» Zadanie
Ustal, w ilu wierszach poniższego wykazu występuje ciąg „Igualdad”, z uwzględnieniem wielkości liter. Podaj tylko liczbę.

» Wyodrębnione dane
※ ※ ※

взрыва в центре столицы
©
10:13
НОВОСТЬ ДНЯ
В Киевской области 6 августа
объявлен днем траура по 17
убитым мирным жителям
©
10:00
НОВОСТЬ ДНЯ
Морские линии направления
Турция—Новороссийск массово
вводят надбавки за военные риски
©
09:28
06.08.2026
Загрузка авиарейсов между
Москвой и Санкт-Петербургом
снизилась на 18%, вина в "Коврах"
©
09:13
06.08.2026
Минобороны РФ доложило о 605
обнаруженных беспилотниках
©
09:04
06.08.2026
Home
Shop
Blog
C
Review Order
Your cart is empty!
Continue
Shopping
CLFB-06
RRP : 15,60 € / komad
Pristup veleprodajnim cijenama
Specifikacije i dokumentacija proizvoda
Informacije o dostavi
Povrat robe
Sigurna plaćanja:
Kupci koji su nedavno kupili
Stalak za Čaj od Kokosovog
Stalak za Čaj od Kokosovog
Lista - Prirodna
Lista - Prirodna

※ ※ ※

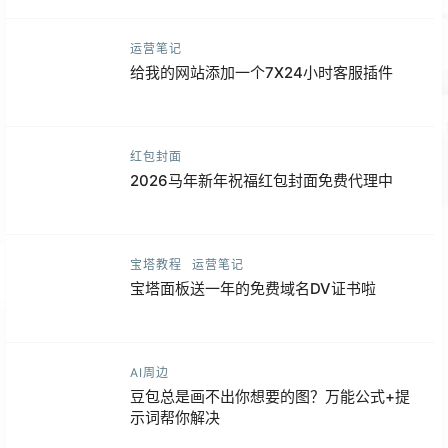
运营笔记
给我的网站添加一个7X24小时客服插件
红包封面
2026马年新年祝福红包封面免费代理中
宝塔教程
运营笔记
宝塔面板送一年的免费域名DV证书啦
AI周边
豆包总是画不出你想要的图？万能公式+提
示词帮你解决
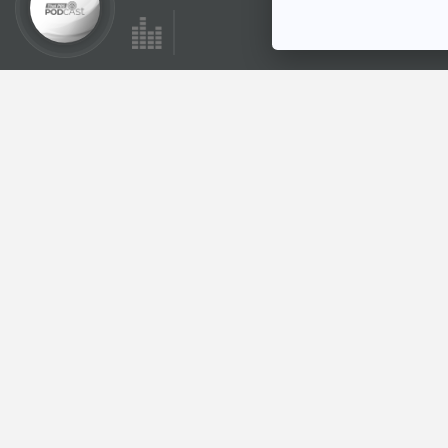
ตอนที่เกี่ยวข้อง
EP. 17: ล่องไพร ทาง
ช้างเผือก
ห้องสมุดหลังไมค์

※ ※ ※

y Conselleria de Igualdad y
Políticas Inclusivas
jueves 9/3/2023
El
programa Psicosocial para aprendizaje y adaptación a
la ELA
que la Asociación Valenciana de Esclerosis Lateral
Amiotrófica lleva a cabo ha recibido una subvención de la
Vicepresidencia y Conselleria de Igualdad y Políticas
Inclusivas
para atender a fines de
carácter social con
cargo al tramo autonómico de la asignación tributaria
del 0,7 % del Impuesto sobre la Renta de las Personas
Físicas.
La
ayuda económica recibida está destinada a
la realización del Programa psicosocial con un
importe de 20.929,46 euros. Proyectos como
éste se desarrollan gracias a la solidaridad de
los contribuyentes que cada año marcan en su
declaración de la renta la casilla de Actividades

※ ※ ※

» Odpowiedź pisemna
2